**YOUR INSTRUCTIONS:** Gather each line of the records below that contains the word "Odluka", and copy those lines out in full.

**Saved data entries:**
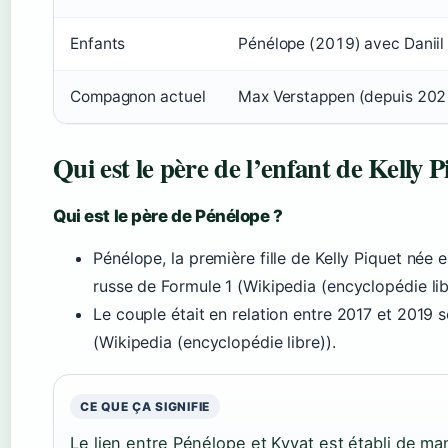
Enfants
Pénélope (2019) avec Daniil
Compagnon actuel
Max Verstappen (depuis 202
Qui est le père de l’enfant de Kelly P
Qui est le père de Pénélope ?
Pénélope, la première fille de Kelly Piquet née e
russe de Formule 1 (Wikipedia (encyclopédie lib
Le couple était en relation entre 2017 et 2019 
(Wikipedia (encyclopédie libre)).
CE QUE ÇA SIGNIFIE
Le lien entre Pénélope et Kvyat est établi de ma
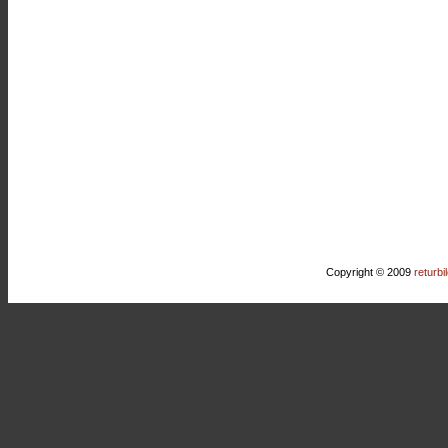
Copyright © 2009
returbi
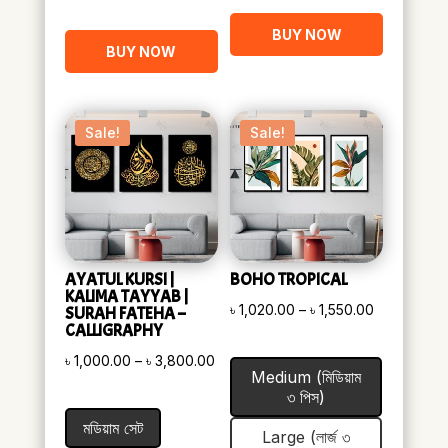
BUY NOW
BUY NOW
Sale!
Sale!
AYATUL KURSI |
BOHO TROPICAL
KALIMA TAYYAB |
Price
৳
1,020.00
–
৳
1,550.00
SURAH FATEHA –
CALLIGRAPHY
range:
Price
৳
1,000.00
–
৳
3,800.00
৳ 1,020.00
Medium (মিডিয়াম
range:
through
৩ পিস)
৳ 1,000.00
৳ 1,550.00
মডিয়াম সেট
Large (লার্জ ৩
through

==

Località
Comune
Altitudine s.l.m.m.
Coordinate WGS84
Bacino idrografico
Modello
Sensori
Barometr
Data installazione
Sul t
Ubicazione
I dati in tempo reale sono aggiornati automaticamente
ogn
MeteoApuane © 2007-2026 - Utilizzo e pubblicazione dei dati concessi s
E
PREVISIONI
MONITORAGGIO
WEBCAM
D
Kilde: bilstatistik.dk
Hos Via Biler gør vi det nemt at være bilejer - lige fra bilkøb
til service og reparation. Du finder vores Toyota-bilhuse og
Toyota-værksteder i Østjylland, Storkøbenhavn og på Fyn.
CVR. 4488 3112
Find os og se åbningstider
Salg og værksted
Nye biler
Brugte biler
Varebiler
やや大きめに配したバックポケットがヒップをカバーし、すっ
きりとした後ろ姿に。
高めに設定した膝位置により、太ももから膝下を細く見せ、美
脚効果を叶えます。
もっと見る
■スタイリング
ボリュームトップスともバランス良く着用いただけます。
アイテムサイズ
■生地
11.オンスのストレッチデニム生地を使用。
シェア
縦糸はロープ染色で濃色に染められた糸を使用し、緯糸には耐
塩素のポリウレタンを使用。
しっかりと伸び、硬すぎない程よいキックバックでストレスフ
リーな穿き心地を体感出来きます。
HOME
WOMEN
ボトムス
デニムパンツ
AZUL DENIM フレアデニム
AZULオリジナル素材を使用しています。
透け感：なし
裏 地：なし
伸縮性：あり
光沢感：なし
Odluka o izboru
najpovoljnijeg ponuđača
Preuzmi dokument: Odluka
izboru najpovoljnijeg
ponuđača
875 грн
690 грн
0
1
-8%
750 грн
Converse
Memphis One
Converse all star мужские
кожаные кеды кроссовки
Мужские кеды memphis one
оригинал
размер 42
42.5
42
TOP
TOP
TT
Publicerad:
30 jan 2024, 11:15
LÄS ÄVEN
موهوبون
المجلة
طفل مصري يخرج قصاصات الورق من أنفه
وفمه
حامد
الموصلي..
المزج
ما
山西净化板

**EXERCISE ANSWER:**
Odluka o izboru
Preuzmi dokument: Odluka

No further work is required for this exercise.